Abstract

In the last decades, ethnolinguistic Otherness has assumed an increasingly prominent position in many audiovisual products focusing on non-mainstream cultures otherwise quite voiceless in audiovisual media and giving voice to multilingual discourse practices where code-switching stands out as a key conversational strategy in expressing linguacultural diverse identities. This ties issues of on-screen multilingualism to the field of audiovisual translation and raises new challenges as far as the screen representation/translation of linguacultural specificities is concerned. All this is interestingly to be observed in animated films; indeed, since the early 1990s, such important animation production companies as Walt Disney, Pixar, and Dreamworks began to produce ethnically diverse films offering deep sociolinguistic insights into non-dominant countries and populations whose richness is conveyed on the screen by dialogues interspersed with their native languages, acting as vital symbols of their ethnocultural identity.
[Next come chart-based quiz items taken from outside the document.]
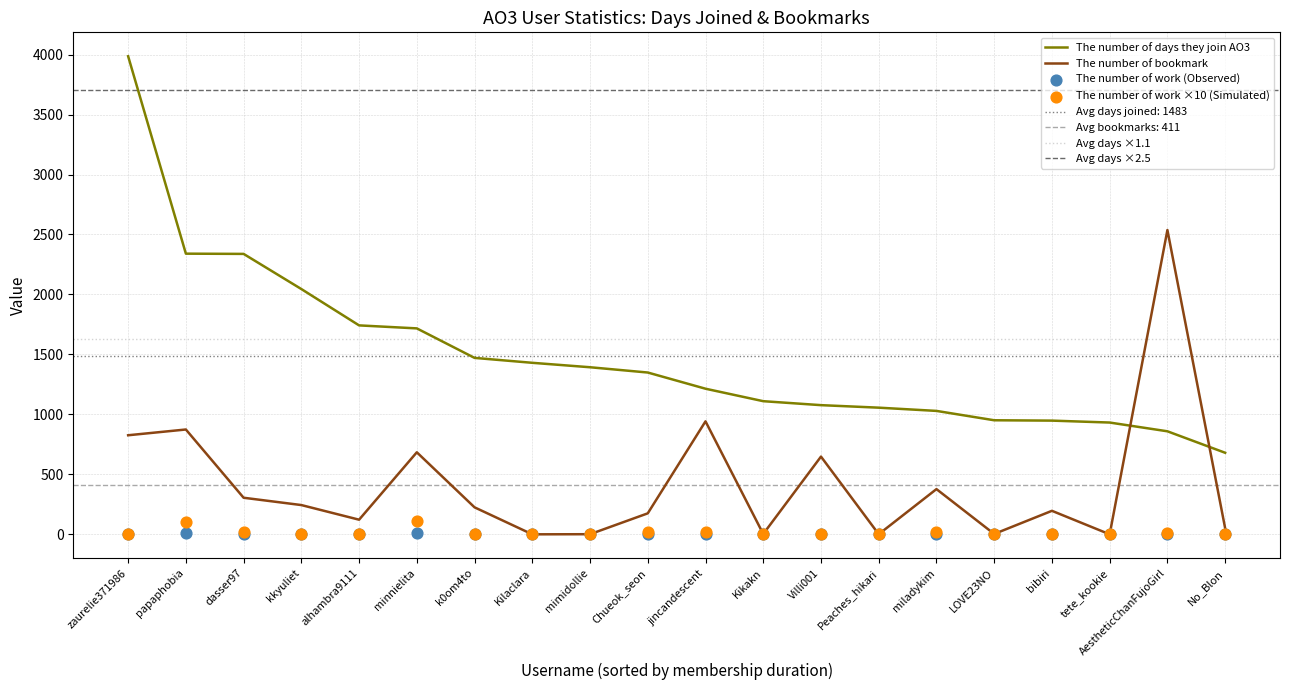

At how many categories does at least one series exceed 112?

20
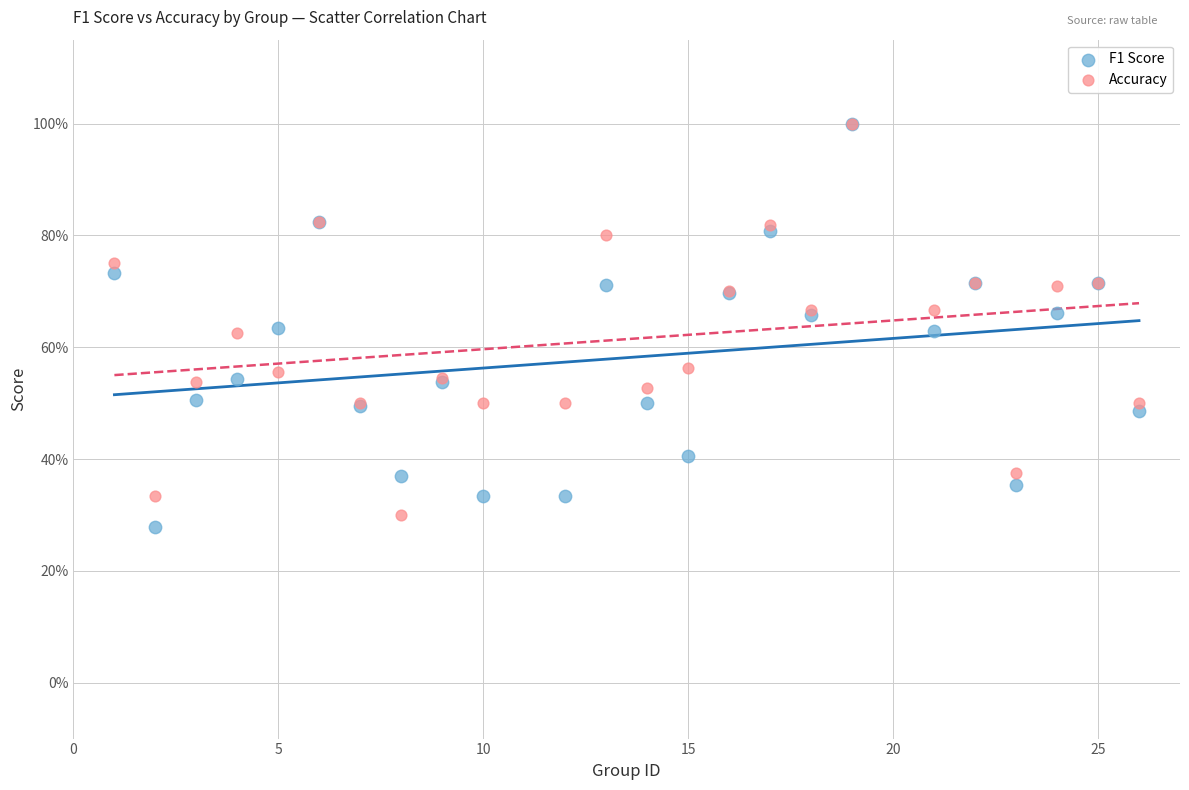

Which series has the largest Y range (max minus min)?

F1 Score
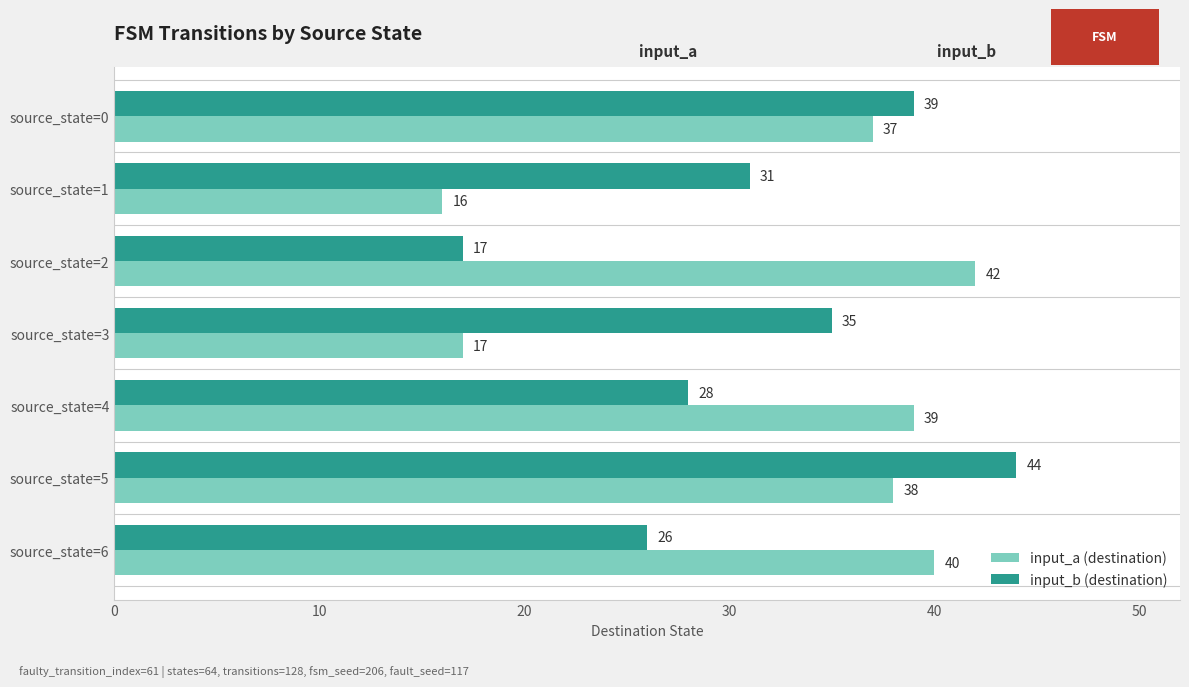

Which series has the largest range (max minus min)?

input_b (destination)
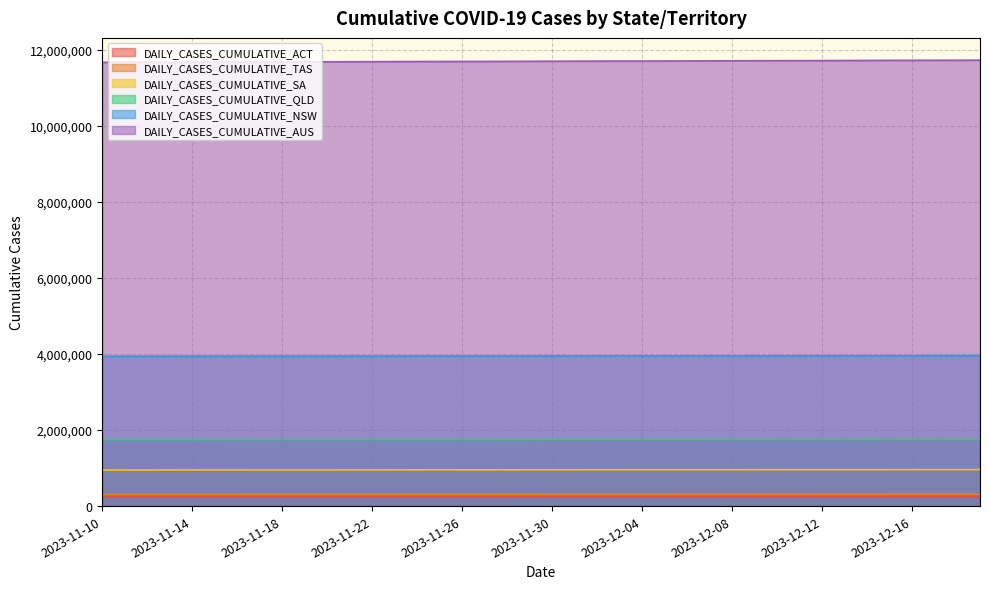

True or false: DAILY_CASES_CUMULATIVE_ACT and DAILY_CASES_CUMULATIVE_QLD cross at least once.

False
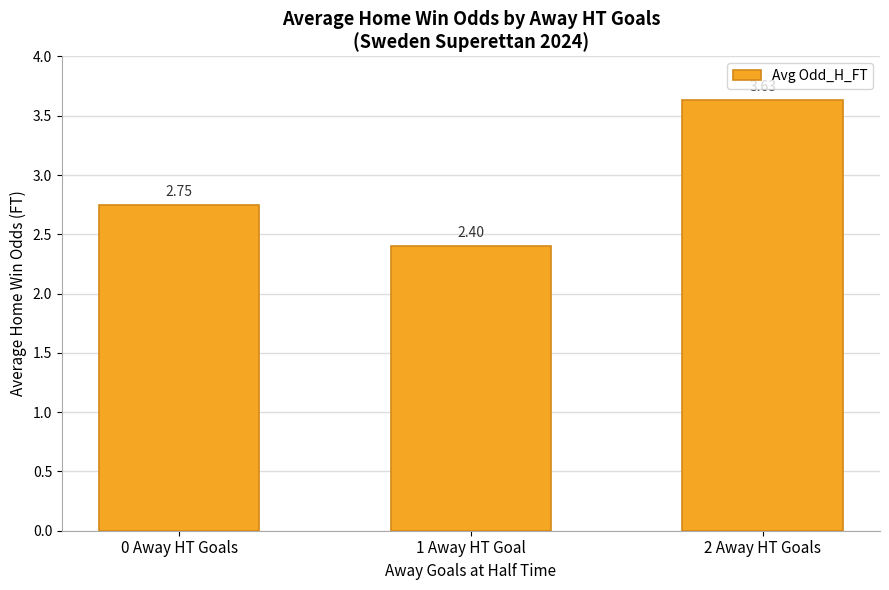

At which category does the chart reach its minimum across all series?

1 Away HT Goal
Starting from these observations, this paper aims at looking contrastively and diachronically at how L3s, i.e., languages different from both the language of the original film and the language of the film’s dubbed version, used in instances of turn-specific, intersentential and intra-sentential code-switching, have been dealt with in the original version and in the Italian dubbed version of thirty American multilingual animated films, released between 1991 and 2022. The main objectives of this study are: to verify to what extent the original ethnolinguistic Otherness is either retained for the Italian audience or manipulated in dubbing; to observe whether and how the screen translation studies’ approach in conveying linguistic diversity in animation has possibly changed over the last thirty years; and to point out what can be achieved by audiovisual translation in terms of intercultural/interlingual transmission when autochthonous linguacultures are represented in animated films.